LAUSR

The hepatic methionine cycle comprises specific isoenzymes and proteins classically ascribed to the cytoplasm, with metabolites being putatively transported to other subcellular locations as required. This hypothesis was challenged by the identification of several enzymes in the nuclear compartment; hence new questions emerged regarding their nuclear role and the putative link between anomalous subcellular localization and disease. Using models of acute liver failure (D-galactosamine and acetaminophen intoxications) we have identified an opposite regulation for nuclear and cytoplasmic protein levels.
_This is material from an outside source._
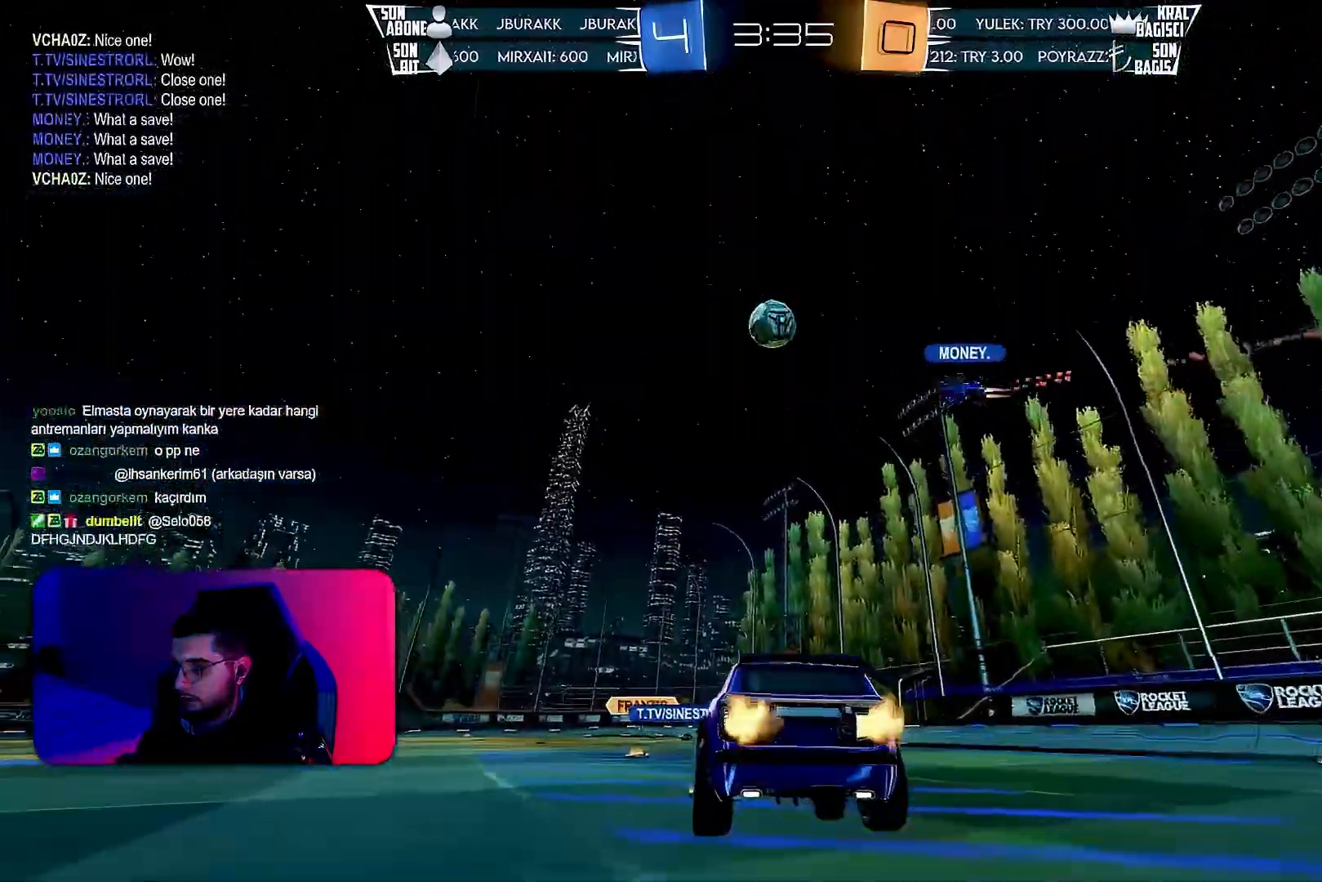
{"buttons": ["R2"], "left_stick": "up", "events": [[217, "left_stick", "down"], [400, "left_stick", "center"], [500, "left_stick", "up"]]}
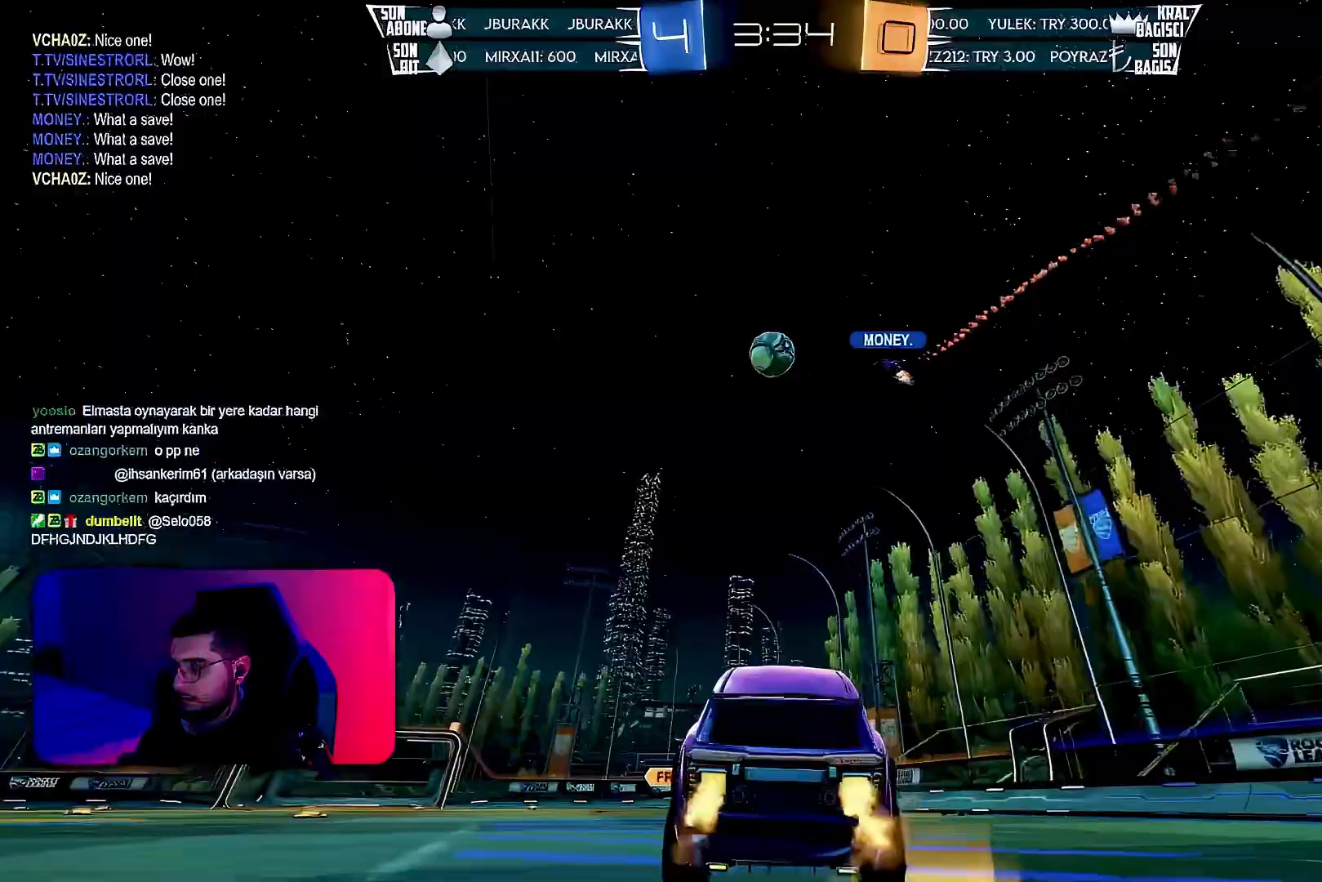
{"buttons": ["L2"], "left_stick": "center", "events": [[50, "CROSS", "down"], [133, "CROSS", "up"], [150, "left_stick", "center"], [250, "R2", "up"], [483, "L2", "down"]]}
Expression of liver-specific genes (Mat1a, Bhmt, Gnmt) decreases in hepatic intoxications, whereas the mRNA levels for the other genes of the cycle increase. Total AdoMet levels decrease in hepatic intoxications, while nuclear accumulation of MATα1 (encoded by Mat1a), BHMT, GNMT and SAHH is observed. These nucleo/cytoplasmic changes of localization correlate with specific epigenetic modifications and/or protein N-homocysteinylation. Subcellular distribution is controlled by the ratio of glutathione species, according to the data obtained using inhibitors or precusors of glutathione synthesis alone or in combination. Altogether, our results support the existence of a nuclear branch of the methionine cycle in order to provide or eliminate metabolites close to the nuclear machinery.